● WHAT THIS TASK INVOLVES: Return all of the data exactly, omitting any images.

[INFORMATION]

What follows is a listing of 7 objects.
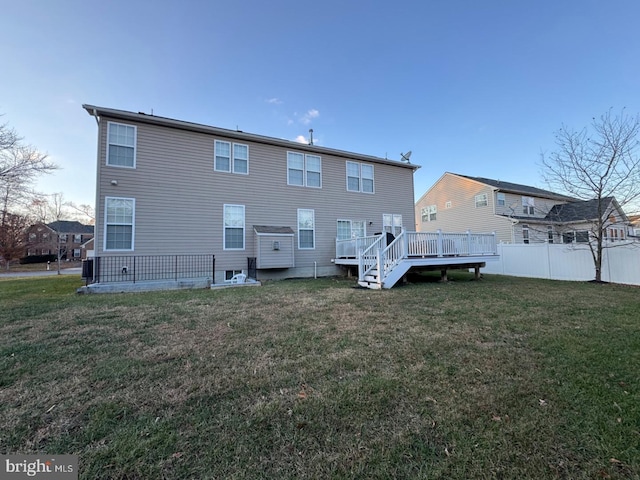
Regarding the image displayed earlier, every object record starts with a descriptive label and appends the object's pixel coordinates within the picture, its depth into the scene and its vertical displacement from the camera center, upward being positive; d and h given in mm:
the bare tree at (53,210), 29527 +4995
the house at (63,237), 34094 +2603
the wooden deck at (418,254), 8953 -151
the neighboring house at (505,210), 18844 +2904
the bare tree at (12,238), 22350 +1593
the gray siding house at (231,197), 9531 +2340
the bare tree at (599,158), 10367 +3640
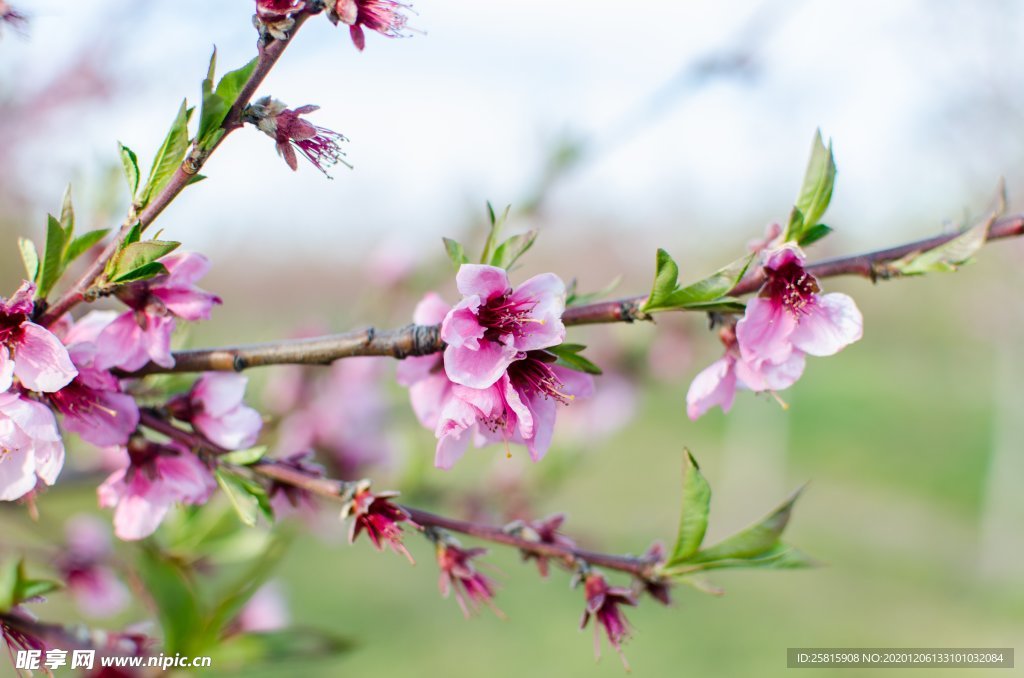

[/INFORMATION]

● RESPONSE TO THIS TASK:
What follows is a listing of 7 objects.
Regarding the image displayed earlier, every object record starts with a descriptive label and appends the object's pixel coordinates within the picture, its depth into the scene and its vertical displacement from the camera center, upward being positive; d and h given in mm:
the bare tree at (53,210), 29527 +4995
the house at (63,237), 34094 +2603
the wooden deck at (418,254), 8953 -151
the neighboring house at (505,210), 18844 +2904
the bare tree at (12,238), 22350 +1593
the gray siding house at (231,197), 9531 +2340
the bare tree at (599,158), 10367 +3640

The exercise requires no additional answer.